= Exercise brief =
Please copy out the items below, swapping "image" for "picture" each time it appears and changing nothing else. Leave the pictures out of your copy.

= Working data =
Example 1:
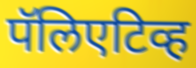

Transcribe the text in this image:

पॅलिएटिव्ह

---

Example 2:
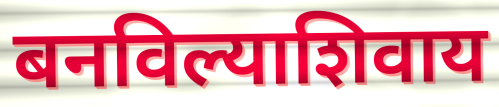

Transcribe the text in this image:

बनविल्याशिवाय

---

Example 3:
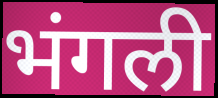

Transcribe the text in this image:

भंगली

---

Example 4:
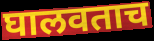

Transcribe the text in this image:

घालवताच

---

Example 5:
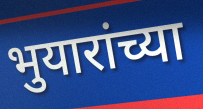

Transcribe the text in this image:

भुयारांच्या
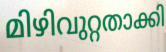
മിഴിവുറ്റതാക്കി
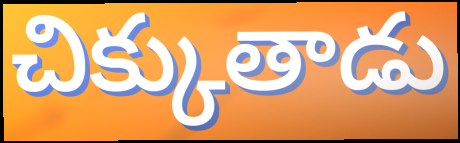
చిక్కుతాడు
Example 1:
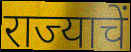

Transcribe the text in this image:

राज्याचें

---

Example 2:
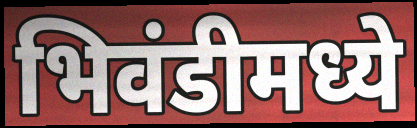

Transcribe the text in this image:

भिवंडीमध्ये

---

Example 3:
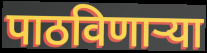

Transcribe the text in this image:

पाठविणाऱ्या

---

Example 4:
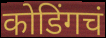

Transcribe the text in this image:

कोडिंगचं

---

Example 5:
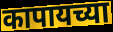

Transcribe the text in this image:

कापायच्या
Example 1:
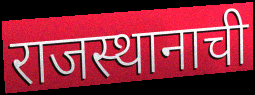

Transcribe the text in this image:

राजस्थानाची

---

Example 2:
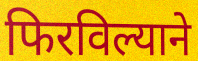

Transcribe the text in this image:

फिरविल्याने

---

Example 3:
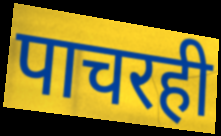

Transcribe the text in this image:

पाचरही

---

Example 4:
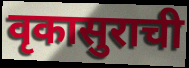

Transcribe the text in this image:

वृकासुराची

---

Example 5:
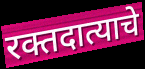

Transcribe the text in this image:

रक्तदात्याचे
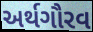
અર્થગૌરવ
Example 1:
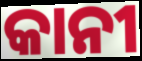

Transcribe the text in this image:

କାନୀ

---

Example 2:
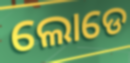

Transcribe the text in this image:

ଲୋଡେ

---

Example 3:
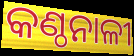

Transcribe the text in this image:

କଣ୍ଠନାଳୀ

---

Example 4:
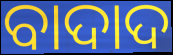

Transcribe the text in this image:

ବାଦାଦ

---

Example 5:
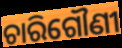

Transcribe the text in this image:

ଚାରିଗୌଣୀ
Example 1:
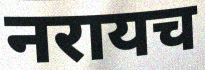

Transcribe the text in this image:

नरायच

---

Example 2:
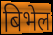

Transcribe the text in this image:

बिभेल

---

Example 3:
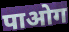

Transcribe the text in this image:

= Task result =
Example 1:

Transcribe the text in this picture:

पॅलिएटिव्ह

---

Example 2:

Transcribe the text in this picture:

बनविल्याशिवाय

---

Example 3:

Transcribe the text in this picture:

भंगली

---

Example 4:

Transcribe the text in this picture:

घालवताच

---

Example 5:

Transcribe the text in this picture:

भुयारांच्या
മിഴിവുറ്റതാക്കി
చిక్కుతాడు
Example 1:

Transcribe the text in this picture:

राज्याचें

---

Example 2:

Transcribe the text in this picture:

भिवंडीमध्ये

---

Example 3:

Transcribe the text in this picture:

पाठविणाऱ्या

---

Example 4:

Transcribe the text in this picture:

कोडिंगचं

---

Example 5:

Transcribe the text in this picture:

कापायच्या
Example 1:

Transcribe the text in this picture:

राजस्थानाची

---

Example 2:

Transcribe the text in this picture:

फिरविल्याने

---

Example 3:

Transcribe the text in this picture:

पाचरही

---

Example 4:

Transcribe the text in this picture:

वृकासुराची

---

Example 5:

Transcribe the text in this picture:

रक्तदात्याचे
અર્થગૌરવ
Example 1:

Transcribe the text in this picture:

କାନୀ

---

Example 2:

Transcribe the text in this picture:

ଲୋଡେ

---

Example 3:

Transcribe the text in this picture:

କଣ୍ଠନାଳୀ

---

Example 4:

Transcribe the text in this picture:

ବାଦାଦ

---

Example 5:

Transcribe the text in this picture:

ଚାରିଗୌଣୀ
Example 1:

Transcribe the text in this picture:

नरायच

---

Example 2:

Transcribe the text in this picture:

बिभेल

---

Example 3:

Transcribe the text in this picture:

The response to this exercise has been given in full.